A parliamentary official, a university professor and a representative of the civil society organization ADWRO discuss the finer points of Islam’s traditional role in promoting democracy
In northern Afghanistan, change can sound a little like this: “Previously, I was opposed to female education, I thought that it was unlawful, not in accordance to Islam and the holy Quran. After watching the TV shows on Friday nights through Arzu TV, I realized that in a democratic environment, both women and men have equal rights and according to Islam.”

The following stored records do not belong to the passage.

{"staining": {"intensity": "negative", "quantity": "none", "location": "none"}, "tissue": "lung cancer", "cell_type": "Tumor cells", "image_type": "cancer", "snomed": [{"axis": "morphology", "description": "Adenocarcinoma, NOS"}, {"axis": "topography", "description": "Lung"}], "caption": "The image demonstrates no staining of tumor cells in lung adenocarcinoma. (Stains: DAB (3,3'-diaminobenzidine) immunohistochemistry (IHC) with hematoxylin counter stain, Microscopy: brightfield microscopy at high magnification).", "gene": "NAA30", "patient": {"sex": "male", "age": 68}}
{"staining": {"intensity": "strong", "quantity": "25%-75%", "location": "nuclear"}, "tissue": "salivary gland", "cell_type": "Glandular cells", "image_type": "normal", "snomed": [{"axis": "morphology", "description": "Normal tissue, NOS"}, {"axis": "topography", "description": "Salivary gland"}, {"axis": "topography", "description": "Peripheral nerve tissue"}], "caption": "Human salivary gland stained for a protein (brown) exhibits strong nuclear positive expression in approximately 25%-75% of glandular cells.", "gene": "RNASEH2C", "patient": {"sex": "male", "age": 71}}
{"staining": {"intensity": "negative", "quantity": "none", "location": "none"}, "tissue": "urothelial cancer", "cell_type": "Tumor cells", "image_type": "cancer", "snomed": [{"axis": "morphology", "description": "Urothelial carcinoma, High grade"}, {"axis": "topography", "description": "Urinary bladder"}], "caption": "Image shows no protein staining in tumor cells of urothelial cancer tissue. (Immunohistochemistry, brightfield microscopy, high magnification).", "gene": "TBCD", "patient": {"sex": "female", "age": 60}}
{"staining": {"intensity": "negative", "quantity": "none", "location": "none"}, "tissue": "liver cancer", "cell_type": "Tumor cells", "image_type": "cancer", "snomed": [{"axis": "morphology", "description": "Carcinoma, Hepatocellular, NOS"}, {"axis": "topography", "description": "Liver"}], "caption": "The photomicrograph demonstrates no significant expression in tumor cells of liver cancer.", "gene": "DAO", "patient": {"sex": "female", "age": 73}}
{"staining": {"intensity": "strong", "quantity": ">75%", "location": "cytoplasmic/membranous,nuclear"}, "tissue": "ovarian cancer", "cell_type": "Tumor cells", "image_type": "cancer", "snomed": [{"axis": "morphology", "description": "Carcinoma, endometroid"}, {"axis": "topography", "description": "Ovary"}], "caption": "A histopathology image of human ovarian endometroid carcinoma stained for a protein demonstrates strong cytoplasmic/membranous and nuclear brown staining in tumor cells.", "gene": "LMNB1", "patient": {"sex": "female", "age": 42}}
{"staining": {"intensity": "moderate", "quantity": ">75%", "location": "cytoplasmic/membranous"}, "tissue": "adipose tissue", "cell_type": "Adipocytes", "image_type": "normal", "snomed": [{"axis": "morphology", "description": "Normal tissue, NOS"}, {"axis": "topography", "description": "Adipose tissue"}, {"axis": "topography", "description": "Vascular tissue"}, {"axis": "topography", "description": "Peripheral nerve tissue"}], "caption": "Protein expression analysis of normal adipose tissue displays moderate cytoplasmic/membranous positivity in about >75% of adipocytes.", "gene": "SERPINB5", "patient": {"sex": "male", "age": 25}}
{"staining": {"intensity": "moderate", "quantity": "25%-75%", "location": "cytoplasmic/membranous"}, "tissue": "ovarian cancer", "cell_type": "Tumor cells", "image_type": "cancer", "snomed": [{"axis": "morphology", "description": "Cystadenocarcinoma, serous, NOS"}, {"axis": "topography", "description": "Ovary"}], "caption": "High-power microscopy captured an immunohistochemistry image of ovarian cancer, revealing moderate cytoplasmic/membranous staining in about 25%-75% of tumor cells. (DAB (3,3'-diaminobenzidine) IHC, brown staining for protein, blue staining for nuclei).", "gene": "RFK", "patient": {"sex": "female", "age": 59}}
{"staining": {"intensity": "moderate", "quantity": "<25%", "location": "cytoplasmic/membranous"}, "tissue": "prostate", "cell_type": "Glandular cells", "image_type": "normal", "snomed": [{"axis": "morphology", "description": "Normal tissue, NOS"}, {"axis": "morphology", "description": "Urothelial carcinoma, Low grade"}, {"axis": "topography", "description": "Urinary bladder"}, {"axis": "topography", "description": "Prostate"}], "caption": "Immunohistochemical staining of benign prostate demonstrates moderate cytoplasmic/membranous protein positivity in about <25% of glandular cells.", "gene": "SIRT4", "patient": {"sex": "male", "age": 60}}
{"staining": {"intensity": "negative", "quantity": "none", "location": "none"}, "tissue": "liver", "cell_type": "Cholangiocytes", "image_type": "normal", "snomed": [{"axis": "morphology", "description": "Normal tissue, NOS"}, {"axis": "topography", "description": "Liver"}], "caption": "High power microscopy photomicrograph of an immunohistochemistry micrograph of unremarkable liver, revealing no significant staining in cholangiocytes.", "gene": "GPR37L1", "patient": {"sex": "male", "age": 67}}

That was a resident of Aqcha district in Jowzjan Province. The man, who added that he will “allow his daughter to continue her education”, had been watching TV. More specifically, he had been watching a televised roundtable discussion on Islam and its tradition of democracy and rights, organized by the Assistance to Defend Afghan Women’s Rights Organization (ADWRO). The ADWRO is one of 19 “core” Afghan-led civil society organizations funded by USAID’s Initiative to Promote Afghan Civil Society (I-PACS II). As is clear from the comments of the man in Aqcha district, ADWRO is having considerable success with its radio and television campaign to promote women’s rights in northern Afghanistan,
The broadcasts generally feature a diverse group of participants, including community leaders and government officials. They discuss the role of civil society and Islam in promoting democracy. It is an example of how the sound of change can start with a simple television show.